Extracted data entries
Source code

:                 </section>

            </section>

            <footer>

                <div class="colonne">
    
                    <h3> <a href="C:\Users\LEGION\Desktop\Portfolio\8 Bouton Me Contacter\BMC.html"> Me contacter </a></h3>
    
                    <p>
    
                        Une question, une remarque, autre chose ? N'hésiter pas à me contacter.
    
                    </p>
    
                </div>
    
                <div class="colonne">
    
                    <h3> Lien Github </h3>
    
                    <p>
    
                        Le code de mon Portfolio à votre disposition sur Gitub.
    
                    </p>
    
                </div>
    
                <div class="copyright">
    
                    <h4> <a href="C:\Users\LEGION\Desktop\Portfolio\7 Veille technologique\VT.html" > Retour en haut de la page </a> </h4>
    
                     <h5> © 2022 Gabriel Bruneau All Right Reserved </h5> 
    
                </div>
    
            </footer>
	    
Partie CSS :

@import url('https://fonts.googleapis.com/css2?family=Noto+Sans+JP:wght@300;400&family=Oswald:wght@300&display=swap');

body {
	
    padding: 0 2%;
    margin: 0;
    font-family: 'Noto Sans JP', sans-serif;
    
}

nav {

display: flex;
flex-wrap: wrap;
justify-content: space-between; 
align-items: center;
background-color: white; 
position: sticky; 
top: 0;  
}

> [DIRECTIONS] Counting only lines that contain the word "href", how many are there in the records above? Give the number alone.

> [EXERCISE RESULT] 2